- _Supplied material_
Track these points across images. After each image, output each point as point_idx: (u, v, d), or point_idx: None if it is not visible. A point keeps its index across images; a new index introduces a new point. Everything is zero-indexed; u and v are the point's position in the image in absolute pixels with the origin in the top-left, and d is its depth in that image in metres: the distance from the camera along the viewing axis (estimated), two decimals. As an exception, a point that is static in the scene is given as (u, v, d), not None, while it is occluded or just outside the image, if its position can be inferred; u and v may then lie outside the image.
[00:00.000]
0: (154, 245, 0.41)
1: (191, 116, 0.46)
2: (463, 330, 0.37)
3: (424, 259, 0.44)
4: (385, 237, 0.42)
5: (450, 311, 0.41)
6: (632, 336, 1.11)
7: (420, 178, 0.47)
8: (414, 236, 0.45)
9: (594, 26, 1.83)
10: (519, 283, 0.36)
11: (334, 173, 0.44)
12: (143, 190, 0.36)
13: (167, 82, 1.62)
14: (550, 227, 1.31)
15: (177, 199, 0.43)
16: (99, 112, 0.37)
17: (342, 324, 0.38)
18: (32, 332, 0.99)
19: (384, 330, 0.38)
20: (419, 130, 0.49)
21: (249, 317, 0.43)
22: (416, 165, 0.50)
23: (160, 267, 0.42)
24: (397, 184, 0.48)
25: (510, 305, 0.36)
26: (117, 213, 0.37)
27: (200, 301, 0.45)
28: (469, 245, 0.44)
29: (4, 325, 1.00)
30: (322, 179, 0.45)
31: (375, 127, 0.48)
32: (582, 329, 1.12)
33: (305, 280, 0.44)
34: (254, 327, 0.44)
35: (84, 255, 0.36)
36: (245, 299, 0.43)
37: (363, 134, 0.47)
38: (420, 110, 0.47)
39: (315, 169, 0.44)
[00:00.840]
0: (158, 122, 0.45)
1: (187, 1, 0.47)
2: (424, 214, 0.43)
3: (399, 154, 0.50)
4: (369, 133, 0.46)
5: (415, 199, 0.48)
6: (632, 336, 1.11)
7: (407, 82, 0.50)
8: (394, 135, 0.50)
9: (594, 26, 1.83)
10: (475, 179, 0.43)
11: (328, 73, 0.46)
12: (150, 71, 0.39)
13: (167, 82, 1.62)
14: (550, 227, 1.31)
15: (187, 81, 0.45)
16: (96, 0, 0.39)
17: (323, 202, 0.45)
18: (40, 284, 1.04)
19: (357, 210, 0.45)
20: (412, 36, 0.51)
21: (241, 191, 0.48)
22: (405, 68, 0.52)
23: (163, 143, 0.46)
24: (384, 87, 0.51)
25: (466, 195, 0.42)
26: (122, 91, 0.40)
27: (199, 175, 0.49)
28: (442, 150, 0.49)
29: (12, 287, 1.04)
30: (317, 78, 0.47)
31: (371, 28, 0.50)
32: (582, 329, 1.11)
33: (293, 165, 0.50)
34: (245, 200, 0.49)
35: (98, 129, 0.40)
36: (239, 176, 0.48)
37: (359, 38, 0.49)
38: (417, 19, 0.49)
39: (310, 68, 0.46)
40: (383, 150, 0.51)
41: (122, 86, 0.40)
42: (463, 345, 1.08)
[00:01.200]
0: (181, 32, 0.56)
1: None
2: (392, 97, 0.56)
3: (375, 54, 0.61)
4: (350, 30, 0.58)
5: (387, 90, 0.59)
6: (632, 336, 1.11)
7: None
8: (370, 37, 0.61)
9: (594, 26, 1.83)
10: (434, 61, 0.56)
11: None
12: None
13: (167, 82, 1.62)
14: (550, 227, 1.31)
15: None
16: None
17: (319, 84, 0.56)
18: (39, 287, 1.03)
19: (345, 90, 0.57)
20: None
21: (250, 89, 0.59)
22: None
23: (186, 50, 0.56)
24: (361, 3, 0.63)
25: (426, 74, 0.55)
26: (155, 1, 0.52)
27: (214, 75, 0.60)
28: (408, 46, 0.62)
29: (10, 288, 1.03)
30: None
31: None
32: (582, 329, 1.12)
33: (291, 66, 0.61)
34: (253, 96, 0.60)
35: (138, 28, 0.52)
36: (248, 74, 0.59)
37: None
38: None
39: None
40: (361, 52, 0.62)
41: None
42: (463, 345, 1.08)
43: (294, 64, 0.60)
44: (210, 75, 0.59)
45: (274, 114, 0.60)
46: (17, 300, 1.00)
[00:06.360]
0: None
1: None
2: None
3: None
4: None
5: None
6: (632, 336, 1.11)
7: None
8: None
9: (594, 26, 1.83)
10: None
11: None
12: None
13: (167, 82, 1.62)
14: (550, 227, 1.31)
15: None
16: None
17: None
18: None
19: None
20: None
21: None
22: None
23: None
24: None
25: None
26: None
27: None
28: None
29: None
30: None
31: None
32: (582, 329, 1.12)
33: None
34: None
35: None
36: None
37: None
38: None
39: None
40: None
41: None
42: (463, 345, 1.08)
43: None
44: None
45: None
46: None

- _Assignment_
Return, with no change at all, every line in the entries above from the line containing "16: (99, 112, 0.37)" through the line containing "28: (469, 245, 0.44)".

- _Task answer_
16: (99, 112, 0.37)
17: (342, 324, 0.38)
18: (32, 332, 0.99)
19: (384, 330, 0.38)
20: (419, 130, 0.49)
21: (249, 317, 0.43)
22: (416, 165, 0.50)
23: (160, 267, 0.42)
24: (397, 184, 0.48)
25: (510, 305, 0.36)
26: (117, 213, 0.37)
27: (200, 301, 0.45)
28: (469, 245, 0.44)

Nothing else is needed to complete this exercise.